Saturday, October 9, 1999


Aloha Racing
team is still making
the headlines

There hasn't been much in our local media about Waikiki Yacht Club's America's Cup challenge team, Aloha Racing, now that the two 90-foot Abracadabra 2000 boats are in their compound in Auckland, N.Z.

But believe me, the team has been found newsworthy Down Under. And it's not just the eye-catching Wyland-painted hulls that are getting noticed.

In a piece written by Suzanne McFadden in the New Zealand Herald (you can see it on the Internet at http://herald.co.nz), it seems Hawaii's team is also being credited for the extraordinary efforts its crew members have made in getting the boats race-ready.

McFadden noted that the Abracadabra camp has worked around the clock--three shifts a day--for two weeks to get its second boat, USA 54, seaworthy. This new Abracadabra 2000 is now in the water. But with the start of the first round robin of the Louis Vuitton Cup challenger series set to start in nine days, there is no letting up.

"It's been tough," Skipper John Kolius said.

"Forty guys working three shifts, 24 hours a day. For the first two weeks, the lights never went off at the base. We've really had to put the hammer down."

Kolius went on to explain how they build the first Abracadabra 2000, USA 50, and then spent too much time tinkering with it instead of concentrating on finishing USA 50--the boat which will race in the first round robin.

Then, when the P&O Nedlloyd ship arrived in Honolulu to transport the boats from Hawaii to New Zealand, the second Abracadabra 2000, USA 54, was still uncompleted.

"In a perfect world we would have left it in Hawaii for another three weeks," Kolius told MCFadden. "But when a free ship says it's time to go, you can't argue. I guess we've missed a couple of weeks sailing the boat here because of it. But hey, it's not a perfect world."

For the moment, USA 50, the boat that Aloha Racing tested offshore of Ko Olina, will stay in its Cup village shed, so the two boats won't be raced against each other just yet.

As McFadden points out, the two Abracadabras were designed for different conditions. It was planned for USA 54 to race first in what are expected to be strong winds than the fleet will experience during the actual America's Cup Race in February and March of 2000.

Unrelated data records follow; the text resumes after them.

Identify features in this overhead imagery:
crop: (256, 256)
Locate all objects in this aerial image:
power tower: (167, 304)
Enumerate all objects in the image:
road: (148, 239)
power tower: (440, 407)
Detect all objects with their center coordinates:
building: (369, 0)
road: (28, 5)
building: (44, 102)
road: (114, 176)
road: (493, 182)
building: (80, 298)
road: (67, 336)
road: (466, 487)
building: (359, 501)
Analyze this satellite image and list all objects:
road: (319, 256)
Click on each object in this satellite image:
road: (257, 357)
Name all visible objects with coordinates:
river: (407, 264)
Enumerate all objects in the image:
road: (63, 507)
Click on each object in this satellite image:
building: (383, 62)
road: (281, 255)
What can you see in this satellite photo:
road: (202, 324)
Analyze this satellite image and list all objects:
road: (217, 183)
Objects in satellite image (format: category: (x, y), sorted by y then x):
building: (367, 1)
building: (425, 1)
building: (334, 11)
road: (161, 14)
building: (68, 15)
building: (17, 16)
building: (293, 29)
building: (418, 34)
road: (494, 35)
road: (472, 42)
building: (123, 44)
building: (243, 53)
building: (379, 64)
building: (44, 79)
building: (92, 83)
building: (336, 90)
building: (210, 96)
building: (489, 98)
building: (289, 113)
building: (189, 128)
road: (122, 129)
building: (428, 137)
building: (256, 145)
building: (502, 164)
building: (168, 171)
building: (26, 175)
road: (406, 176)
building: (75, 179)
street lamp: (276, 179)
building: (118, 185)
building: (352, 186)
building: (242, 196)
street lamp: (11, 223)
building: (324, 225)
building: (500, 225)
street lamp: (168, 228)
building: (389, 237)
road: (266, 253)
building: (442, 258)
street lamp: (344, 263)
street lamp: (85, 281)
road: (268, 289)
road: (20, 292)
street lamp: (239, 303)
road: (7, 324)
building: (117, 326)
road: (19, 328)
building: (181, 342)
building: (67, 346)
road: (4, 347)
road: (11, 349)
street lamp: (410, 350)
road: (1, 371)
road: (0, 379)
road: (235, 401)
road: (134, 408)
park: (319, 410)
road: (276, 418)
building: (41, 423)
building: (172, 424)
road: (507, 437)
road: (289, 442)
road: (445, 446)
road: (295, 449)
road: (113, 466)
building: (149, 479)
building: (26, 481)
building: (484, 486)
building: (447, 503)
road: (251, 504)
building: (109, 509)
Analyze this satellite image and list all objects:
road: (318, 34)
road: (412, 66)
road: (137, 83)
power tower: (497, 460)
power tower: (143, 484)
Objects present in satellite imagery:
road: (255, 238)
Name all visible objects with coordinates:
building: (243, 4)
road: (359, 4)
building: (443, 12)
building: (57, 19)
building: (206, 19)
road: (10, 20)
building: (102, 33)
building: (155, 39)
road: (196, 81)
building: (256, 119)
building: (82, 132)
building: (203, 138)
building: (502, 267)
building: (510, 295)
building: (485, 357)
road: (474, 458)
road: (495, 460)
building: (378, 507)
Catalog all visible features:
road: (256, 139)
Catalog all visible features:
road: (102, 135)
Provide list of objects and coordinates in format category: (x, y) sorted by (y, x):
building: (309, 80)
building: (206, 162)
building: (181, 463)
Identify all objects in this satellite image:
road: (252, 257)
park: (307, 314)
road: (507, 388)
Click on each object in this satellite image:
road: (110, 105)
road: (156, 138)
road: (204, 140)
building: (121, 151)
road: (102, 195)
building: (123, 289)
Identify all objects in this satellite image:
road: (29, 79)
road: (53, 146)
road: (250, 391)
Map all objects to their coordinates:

For those of you who didn't get a chance to see USA 50 on her seat trials off Ko Olina, I have been told it will be featured on the Babe...I mean Baywatch episode airing tonight at 5 p.m. on KHON, Channel 2.

And for those of you who haven't provided support to Hawaii's challenger for the America's Cup, it's still not too late. Contact the Waikiki Yacht Club at 955-4405, or Dale Baker of the Aloha Racing Foundation at 1313 Thirteenth St. South, Birmingham, AL 35205, or call him at (205)918-2136.

I know you may have heard the Hawaii Tourism Authority's opinion that the Aloha Racing Team doesn't stand a chance of winning. But did you know that MCI World Com has recently come on board as a major sponsor?

Now ask yourself, who would you expect to make better business decisions, a multi-billion-dollar corporation like MCI WorldCom, or one of Hawaii's politically appointed agencies?


Ray Pendleton is a free-lance writer based in Honolulu.
His column runs Saturdays in the Star-Bulletin.